I think so, but I'm not dead-set on it or anything, so if you have thoughts, I'd love to hear them. In my opinion, meaning has become part of the therapeutic purview to the extent that people are moving away from religion and other traditional sources of meaning. Like, most of my clients wouldn't go to a priest, minister, rabbi, etc., because they don't belong to or believe in those religions. So where do they turn? Seems like therapy has become a secular religion for many. But what do you think?
I think so, too, but for a patient who *does* have a traditional religious belief, I think maybe meaning is better addressed by a religious figure. OTOH, should the parameters of a field change based on the clinet's beliefs?

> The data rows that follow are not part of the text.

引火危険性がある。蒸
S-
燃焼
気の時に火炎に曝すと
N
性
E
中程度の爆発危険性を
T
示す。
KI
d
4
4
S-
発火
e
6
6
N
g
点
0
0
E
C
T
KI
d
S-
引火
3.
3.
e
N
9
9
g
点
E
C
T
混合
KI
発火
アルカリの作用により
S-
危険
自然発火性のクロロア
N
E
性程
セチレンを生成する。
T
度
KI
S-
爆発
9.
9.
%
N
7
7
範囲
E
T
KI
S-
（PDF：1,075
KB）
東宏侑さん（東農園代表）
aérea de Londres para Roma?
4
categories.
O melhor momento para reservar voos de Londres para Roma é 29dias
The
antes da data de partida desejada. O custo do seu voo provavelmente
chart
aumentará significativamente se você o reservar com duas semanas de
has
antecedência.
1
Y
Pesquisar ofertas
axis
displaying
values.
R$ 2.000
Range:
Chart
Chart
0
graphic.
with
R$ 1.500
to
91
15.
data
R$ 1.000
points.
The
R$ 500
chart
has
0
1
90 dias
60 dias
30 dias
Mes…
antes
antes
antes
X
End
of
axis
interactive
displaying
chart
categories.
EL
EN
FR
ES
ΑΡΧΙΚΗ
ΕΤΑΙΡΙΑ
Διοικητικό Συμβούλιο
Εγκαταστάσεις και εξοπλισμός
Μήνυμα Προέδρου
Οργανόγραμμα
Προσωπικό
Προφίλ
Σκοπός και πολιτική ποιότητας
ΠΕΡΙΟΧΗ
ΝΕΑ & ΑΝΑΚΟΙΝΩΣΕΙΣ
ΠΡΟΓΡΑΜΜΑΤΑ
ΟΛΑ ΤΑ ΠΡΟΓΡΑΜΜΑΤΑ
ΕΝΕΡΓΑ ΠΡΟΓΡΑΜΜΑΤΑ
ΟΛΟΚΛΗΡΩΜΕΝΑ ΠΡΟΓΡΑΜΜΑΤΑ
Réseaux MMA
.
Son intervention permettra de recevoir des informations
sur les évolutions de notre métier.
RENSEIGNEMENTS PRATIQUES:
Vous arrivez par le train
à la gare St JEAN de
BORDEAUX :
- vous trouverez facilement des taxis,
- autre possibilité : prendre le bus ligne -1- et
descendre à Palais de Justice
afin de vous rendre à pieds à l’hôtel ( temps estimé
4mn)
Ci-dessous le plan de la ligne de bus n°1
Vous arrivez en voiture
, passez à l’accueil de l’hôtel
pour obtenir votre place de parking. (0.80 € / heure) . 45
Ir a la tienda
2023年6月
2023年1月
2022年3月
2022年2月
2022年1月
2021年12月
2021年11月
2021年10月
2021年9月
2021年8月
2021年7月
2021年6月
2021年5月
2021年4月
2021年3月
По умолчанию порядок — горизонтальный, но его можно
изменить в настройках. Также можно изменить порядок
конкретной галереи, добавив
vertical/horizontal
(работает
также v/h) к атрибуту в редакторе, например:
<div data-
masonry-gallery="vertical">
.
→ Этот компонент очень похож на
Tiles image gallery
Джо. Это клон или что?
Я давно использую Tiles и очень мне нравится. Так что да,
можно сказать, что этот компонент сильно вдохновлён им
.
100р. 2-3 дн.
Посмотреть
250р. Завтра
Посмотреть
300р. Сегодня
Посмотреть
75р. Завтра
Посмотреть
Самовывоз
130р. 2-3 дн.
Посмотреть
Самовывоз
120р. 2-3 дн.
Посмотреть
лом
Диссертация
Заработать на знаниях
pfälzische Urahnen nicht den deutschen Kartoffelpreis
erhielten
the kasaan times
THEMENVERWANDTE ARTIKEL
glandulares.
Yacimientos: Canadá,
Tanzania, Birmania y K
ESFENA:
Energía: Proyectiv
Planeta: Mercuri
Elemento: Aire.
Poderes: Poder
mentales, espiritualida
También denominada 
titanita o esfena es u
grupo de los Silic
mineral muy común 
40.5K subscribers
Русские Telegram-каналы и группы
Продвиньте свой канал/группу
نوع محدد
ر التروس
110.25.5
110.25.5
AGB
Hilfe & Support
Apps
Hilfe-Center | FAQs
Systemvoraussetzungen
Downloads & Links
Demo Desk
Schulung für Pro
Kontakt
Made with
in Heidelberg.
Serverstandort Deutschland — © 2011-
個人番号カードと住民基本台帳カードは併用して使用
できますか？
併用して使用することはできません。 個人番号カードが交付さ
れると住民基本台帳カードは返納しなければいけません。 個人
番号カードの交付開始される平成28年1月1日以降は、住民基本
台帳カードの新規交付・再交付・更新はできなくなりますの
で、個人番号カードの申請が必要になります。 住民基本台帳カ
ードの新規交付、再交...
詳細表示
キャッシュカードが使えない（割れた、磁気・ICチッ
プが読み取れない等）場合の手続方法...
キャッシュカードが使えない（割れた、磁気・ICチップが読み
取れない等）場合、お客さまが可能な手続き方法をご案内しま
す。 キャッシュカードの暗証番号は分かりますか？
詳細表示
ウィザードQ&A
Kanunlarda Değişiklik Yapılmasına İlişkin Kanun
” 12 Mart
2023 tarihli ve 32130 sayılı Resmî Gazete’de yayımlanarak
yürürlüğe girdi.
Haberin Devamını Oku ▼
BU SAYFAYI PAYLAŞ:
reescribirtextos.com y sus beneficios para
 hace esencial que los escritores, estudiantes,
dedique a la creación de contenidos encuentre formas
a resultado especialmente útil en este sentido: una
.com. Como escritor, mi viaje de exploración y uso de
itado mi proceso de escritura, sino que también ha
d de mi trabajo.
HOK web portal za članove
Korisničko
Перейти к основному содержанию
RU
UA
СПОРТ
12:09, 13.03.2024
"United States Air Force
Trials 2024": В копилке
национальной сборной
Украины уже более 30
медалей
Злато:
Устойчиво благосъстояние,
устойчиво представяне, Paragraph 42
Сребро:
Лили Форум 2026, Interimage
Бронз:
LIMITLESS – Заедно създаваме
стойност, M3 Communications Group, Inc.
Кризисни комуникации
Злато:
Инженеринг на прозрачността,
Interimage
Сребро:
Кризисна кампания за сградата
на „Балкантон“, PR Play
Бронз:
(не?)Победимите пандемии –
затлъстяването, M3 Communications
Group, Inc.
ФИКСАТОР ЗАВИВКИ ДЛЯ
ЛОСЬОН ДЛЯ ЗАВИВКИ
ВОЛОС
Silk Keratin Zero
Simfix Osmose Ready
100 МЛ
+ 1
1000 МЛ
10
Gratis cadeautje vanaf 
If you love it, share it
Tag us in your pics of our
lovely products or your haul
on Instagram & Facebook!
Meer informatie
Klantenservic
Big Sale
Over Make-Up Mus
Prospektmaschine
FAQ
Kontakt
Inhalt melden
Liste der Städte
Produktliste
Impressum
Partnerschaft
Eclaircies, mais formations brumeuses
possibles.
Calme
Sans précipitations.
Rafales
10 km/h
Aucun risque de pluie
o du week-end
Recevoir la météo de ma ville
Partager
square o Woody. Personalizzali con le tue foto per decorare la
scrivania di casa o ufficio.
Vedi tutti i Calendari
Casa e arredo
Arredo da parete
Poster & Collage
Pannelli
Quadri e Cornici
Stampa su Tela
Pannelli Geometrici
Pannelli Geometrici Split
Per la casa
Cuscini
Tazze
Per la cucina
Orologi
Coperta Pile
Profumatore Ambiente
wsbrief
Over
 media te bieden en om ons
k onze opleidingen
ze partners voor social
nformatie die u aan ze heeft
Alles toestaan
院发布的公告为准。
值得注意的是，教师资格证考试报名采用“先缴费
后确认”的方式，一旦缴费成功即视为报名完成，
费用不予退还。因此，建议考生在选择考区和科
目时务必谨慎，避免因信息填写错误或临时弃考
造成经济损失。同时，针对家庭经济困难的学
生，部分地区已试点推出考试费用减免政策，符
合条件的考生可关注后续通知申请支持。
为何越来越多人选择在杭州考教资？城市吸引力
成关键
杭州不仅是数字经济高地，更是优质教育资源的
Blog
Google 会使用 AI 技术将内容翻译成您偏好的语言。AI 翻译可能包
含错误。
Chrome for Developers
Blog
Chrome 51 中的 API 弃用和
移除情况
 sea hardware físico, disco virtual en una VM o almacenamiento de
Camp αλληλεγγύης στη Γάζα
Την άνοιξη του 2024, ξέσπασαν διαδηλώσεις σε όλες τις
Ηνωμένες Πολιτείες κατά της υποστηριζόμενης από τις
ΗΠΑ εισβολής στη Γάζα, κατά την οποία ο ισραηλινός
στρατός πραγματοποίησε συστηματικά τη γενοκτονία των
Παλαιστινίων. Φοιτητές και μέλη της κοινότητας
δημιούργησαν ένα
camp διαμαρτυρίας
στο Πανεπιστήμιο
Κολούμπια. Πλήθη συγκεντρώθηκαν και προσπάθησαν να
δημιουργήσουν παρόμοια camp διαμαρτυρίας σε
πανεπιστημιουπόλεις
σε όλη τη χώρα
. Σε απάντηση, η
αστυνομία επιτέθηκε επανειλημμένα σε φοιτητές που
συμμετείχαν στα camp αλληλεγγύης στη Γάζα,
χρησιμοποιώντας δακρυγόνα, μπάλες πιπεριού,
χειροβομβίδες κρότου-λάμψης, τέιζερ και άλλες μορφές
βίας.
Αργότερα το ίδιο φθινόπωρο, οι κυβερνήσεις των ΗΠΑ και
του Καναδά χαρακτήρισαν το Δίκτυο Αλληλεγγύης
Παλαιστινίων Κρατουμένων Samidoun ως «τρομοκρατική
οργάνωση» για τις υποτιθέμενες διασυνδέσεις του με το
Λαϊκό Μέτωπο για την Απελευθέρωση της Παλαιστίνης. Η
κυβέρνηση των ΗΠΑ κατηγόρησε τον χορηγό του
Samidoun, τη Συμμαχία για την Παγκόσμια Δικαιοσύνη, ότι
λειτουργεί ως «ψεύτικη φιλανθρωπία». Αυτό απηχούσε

I address questions of meaning in primary care internal medicine all the time. I agree w Frankl that lack of meaning is a huge cause of suffering for people. Is meaning truly part of the primary care purview? No, because show me a shred of the pathophysiological basis for meaning. Yes, because it's what is causing the patient in front of me to suffer, as surely as their failing lungs are and if they don't get their meaning sorted out, their shortness of breath will be more difficult to deal with, especially as they die which will happen at some point and, likely in my care.
Care of the body, psyche, soul all impinge on each other. I think it's worth considering where, if at all, there are boundaries.